Así que, si queremos trascender y ser trascendentes, tenemos que empezar por asumir que lo irrelevante no está en las verdades que hemos creído, sino en el contenido de nuestro testimonio. Es decir, de los modelos de comunicación de nuestras creencias y la aplicación en el aquí y ahora de las mismas.
¿Cómo recuperar nuestra esencia y así poder alumbrar e impedir la descomposición de los nuestros y de aquellos que nos rodean? De nuestro pasaje se desprende el hecho de que Dios nos ha capacitado para que cumplamos con la tarea que se nos ha encomendado en cualquier coyuntura que vivamos. Es más, enfatiza el hecho de que cada creyente está capacitado para servir y dar instrucción a los demás creyentes. Es decir, para colaborar en la tarea de que el evangelio sea relevante en el aquí y ahora. Esto adquiere especial relevancia por tres razones:
Cristo nos llamó a hacer discípulos. Es decir, a formar en la fe –enseñando las cosas que él nos ha mandado-, a unos y a otros. La base del discipulado cristiano es la Palabra de Dios, es esta la fuente de nuestra fe. Desafortunadamente, las actuales son generaciones analfabetas de la Palabra. Y, una fe que no se sustenta en la Palabra es una fe irrelevante, la consecuencia es que las personas que ignoran la Palabra son llevadas de aquí para allá por todo viento de doctrina. Efesios 4.14 No es suficiente el asistir a la iglesia, resulta indispensable ser formados paciente, firme y caritativamente en la doctrina de Cristo. Estar en la iglesia no significa, necesariamente, estar en Cristo.
La tarea discipular es uno a uno. Y, de acuerdo con cada uno. Como congregación tenemos el reto de conocer personalmente a cada creyente con el fin de compartir de manera relevante el mensaje bíblico en su aquí y ahora. Es decir, en su experiencia inmediata y del presente. No podemos formar a los de hoy como nosotros fuimos formados.
Cristo nos llamó a ser sus testigos. Nos llamó a ser la prueba, justificación y comprobación de la certeza o verdad de Cristo. Es decir, a modelar a Cristo en nuestro aquí y ahora. Cuántas grietas ocultas impiden que nuestros hijos y nuestros cercanos, aún a aquellos a quienes queremos atraer a Cristo, crean en nuestra palabra. Si somos cuerpo de Cristo, luego entonces nosotros lo representamos, lo hacemos visible, lo hacemos creíble… o no.

:::::

» ACTIVIDADES
A. Resume en dos oraciones el texto sobre el discipulado y el testimonio cristiano.
B. Reproduce sin cambios el fragmento del texto sobre el discipulado cristiano que va desde "Así que, si" hasta "de las mismas.", ambos incluidos.
El material que aparece a continuación no guarda relación con el texto.

» MATERIAL DE ESTUDIO
:::::

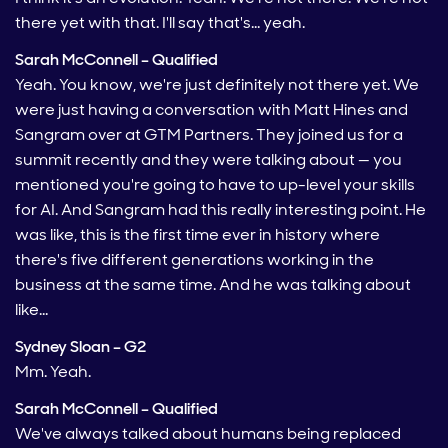
there yet with that. I'll say that's… yeah.
Sarah McConnell – Qualified
Yeah. You know, we're just definitely not there yet. We
were just having a conversation with Matt Hines and
Sangram over at GTM Partners. They joined us for a
summit recently and they were talking about — you
mentioned you're going to have to up-level your skills
for AI. And Sangram had this really interesting point. He
was like, this is the first time ever in history where
there's five different generations working in the
business at the same time. And he was talking about
like…
Sydney Sloan – G2
Mm. Yeah.
Sarah McConnell – Qualified
We've always talked about humans being replaced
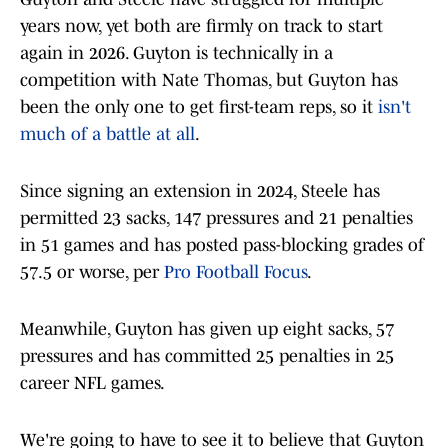
years now, yet both are firmly on track to start
again in 2026. Guyton is technically in a
competition with Nate Thomas, but Guyton has
been the only one to get first-team reps, so it
isn't
much of a battle at all
.
Since signing an extension in 2024, Steele has
permitted 23 sacks, 147 pressures and 21 penalties
in 51 games and has posted pass-blocking grades of
57.5 or worse, per
Pro Football Focus
.
Meanwhile, Guyton has given up eight sacks, 57
pressures and has committed 25 penalties in 25
career NFL games.
We're going to have to see it to believe that Guyton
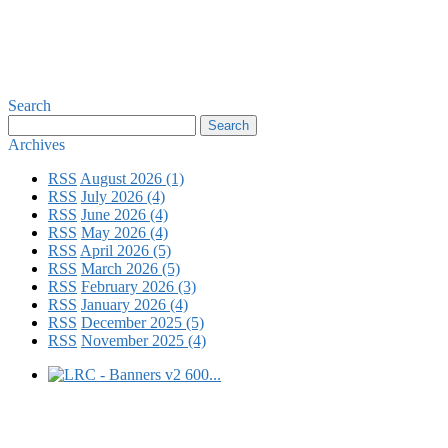
Search
Archives
RSS
August 2026 (1)
RSS
July 2026 (4)
RSS
June 2026 (4)
RSS
May 2026 (4)
RSS
April 2026 (5)
RSS
March 2026 (5)
RSS
February 2026 (3)
RSS
January 2026 (4)
RSS
December 2025 (5)
RSS
November 2025 (4)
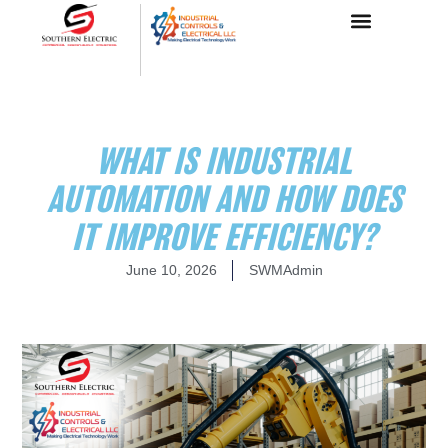
WHAT IS INDUSTRIAL
AUTOMATION AND HOW DOES
IT IMPROVE EFFICIENCY?
June 10, 2026
SWMAdmin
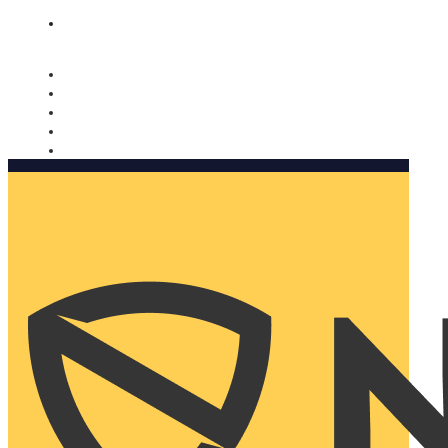
Nomorobo and AARP working together. Learn more
→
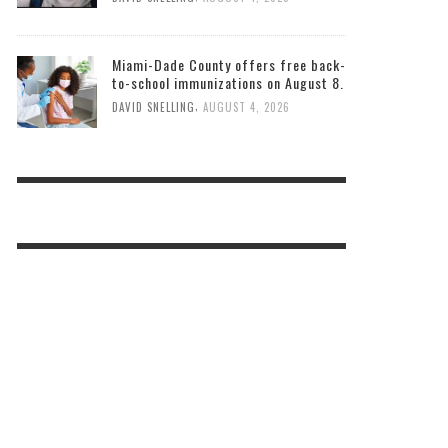
Miami-Dade County offers free back-
to-school immunizations on August 8.
,
DAVID SNELLING
AUGUST 4, 2026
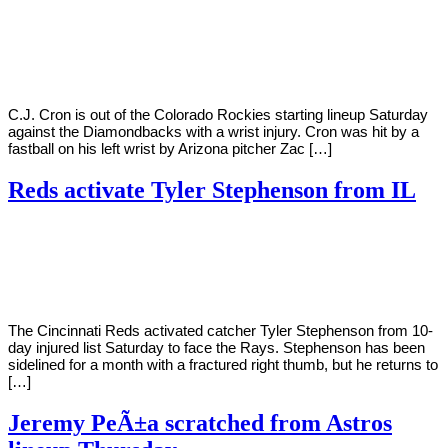
By
Corey
on
July
Young
9,
2022
C.J. Cron is out of the Colorado Rockies starting lineup Saturday
against the Diamondbacks with a wrist injury. Cron was hit by a
fastball on his left wrist by Arizona pitcher Zac […]
Reds activate Tyler Stephenson from IL
By
Corey
on
July
Young
9,
2022
The Cincinnati Reds activated catcher Tyler Stephenson from 10-
day injured list Saturday to face the Rays. Stephenson has been
sidelined for a month with a fractured right thumb, but he returns to
[…]
Jeremy PeÃ±a scratched from Astros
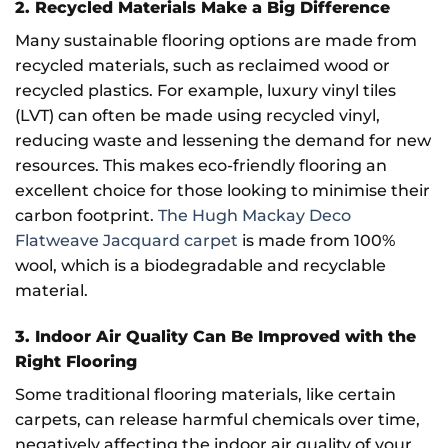
2. Recycled Materials Make a Big Difference
Many sustainable flooring options are made from
recycled materials, such as reclaimed wood or
recycled plastics. For example, luxury vinyl tiles
(LVT) can often be made using recycled vinyl,
reducing waste and lessening the demand for new
resources. This makes eco-friendly flooring an
excellent choice for those looking to minimise their
carbon footprint.
The Hugh Mackay Deco
Flatweave Jacquard carpet
is made from 100%
wool, which is a biodegradable and recyclable
material.
3. Indoor Air Quality Can Be Improved with the
Right Flooring
Some traditional flooring materials, like certain
carpets, can release harmful chemicals over time,
negatively affecting the indoor air quality of your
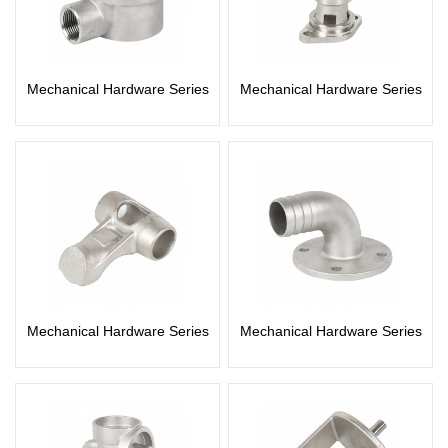
Mechanical Hardware Series
Mechanical Hardware Series
Mechanical Hardware Series
Mechanical Hardware Series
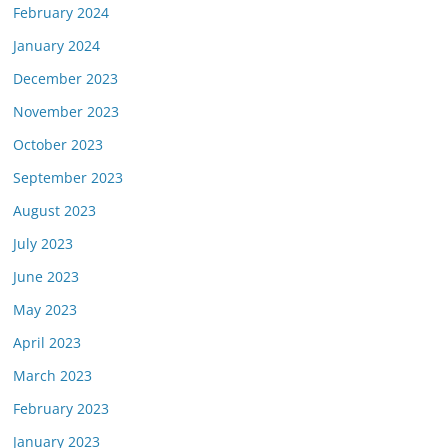
February 2024
January 2024
December 2023
November 2023
October 2023
September 2023
August 2023
July 2023
June 2023
May 2023
April 2023
March 2023
February 2023
January 2023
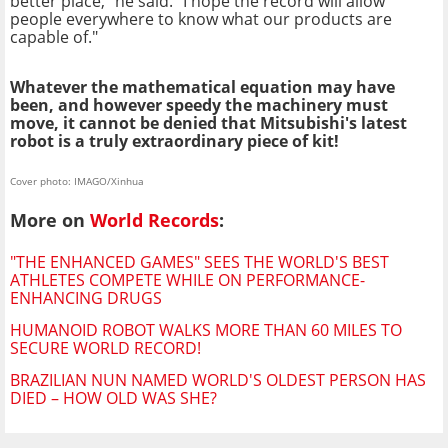
better place," he said. "I hope the record will allow
people everywhere to know what our products are
capable of."
Whatever the mathematical equation may have
been, and however speedy the machinery must
move, it cannot be denied that Mitsubishi's latest
robot is a truly extraordinary piece of kit!
Cover photo: IMAGO/Xinhua
More on
World Records
:
"THE ENHANCED GAMES" SEES THE WORLD'S BEST
ATHLETES COMPETE WHILE ON PERFORMANCE-
ENHANCING DRUGS
HUMANOID ROBOT WALKS MORE THAN 60 MILES TO
SECURE WORLD RECORD!
BRAZILIAN NUN NAMED WORLD'S OLDEST PERSON HAS
DIED – HOW OLD WAS SHE?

:::::

» RESPUESTAS
A. El texto sostiene que, para ser trascendentes, hay que asumir que lo irrelevante no está en las verdades creídas sino en el contenido de nuestro testimonio, y que Dios ha capacitado a cada creyente para servir e instruir a los demás. Cristo nos llamó a hacer discípulos, tarea que se basa en la Palabra de Dios y se realiza uno a uno, y también a ser sus testigos, modelándolo en nuestro aquí y ahora.

B.
Así que, si queremos trascender y ser trascendentes, tenemos que empezar por asumir que lo irrelevante no está en las verdades que hemos creído, sino en el contenido de nuestro testimonio. Es decir, de los modelos de comunicación de nuestras creencias y la aplicación en el aquí y ahora de las mismas.